- _Yapılacaklar_:
**A.** Okuma parçasına göre Hilal Yayınları'nı kim kurmuş?
**B.** Okuma parçasında MİT'in başındaki Doğu Bey neden çare arıyor? Bir ile üç cümle arasında anlatın.
== Okuma parçası
"Ümitvar olunuz, şu istikbal inkılâbı içinde en yüksek gür sada İslâm'ın sadası olacaktır."

Piyasalar

MİT’in Seyyid Kutup açılımı

Kâzım GÜLEÇYÜZ
25 Mayıs 2013, Cumartesi
Türkiye’de İslamcılık düşüncesinin tartışıldığı sempozyumda Hamza Türkmen, çok ilginç bir noktaya temas etmiş.

Seyyid Kutup’un Türkiyeli Müslümanların gündemine—Salih Özcan’ın kurduğu—Hilal Yayınları tarafından basılan “Din Dediğin Budur” kitabıyla girdiğini belirten Türkmen, şöyle demiş:
“O zaman şu bilgiye ulaştık: 61 Anayasasından sonra Türkiye’de sol Marksist hareketler yaygınlaşıyor. Sistemin bunlara cevap vermesi lazım. O zaman MİT’in başındaki Doğu Bey (Fuat Doğu mu?) özellikle çare arıyor. Çare olarak Seyyid Kutup’un ‘İslamda Sosyal Adalet’ diye bir kitabının haberini alıyor. Diyanet İşleri Başkan Yardımcısına gidiyor. (Türkçü) Cağaloğlu Yayınlarından bastırılıyor. Türkiye gündemine Seyyid Kutup ilk defa böyle bir formatta giriyor.” (Star, 20.5.13)
====
== Öğe listesi
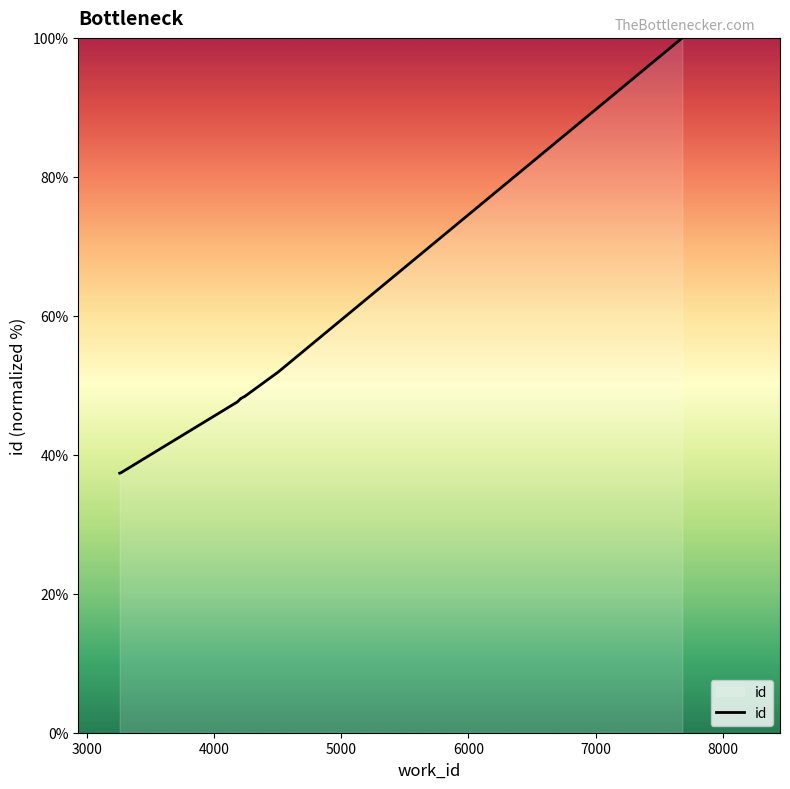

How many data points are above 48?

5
====
== Öğe listesi
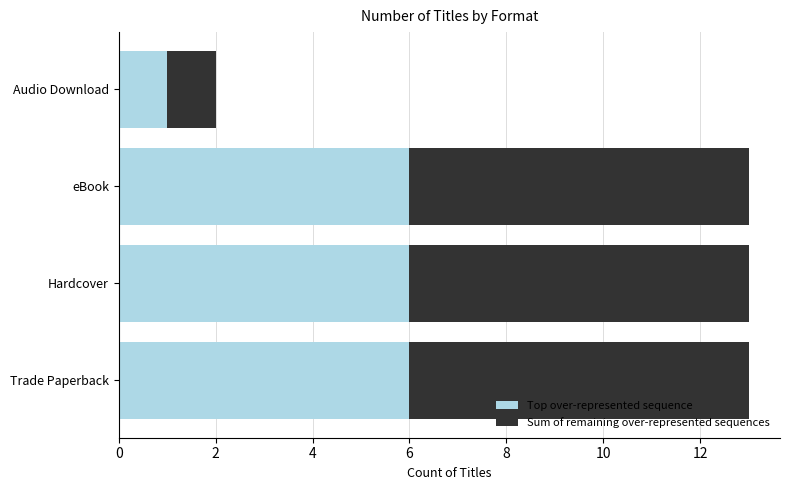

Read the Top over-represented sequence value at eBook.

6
====
- _Cevaplar aşağıda_:
**A.** Salih Özcan.

**B.** Türkmen'e göre 61 Anayasası'ndan sonra Türkiye'de sol Marksist hareketler yaygınlaşıyordu ve sistemin bunlara cevap vermesi gerekiyordu. Doğu Bey bu yüzden çare arıyordu.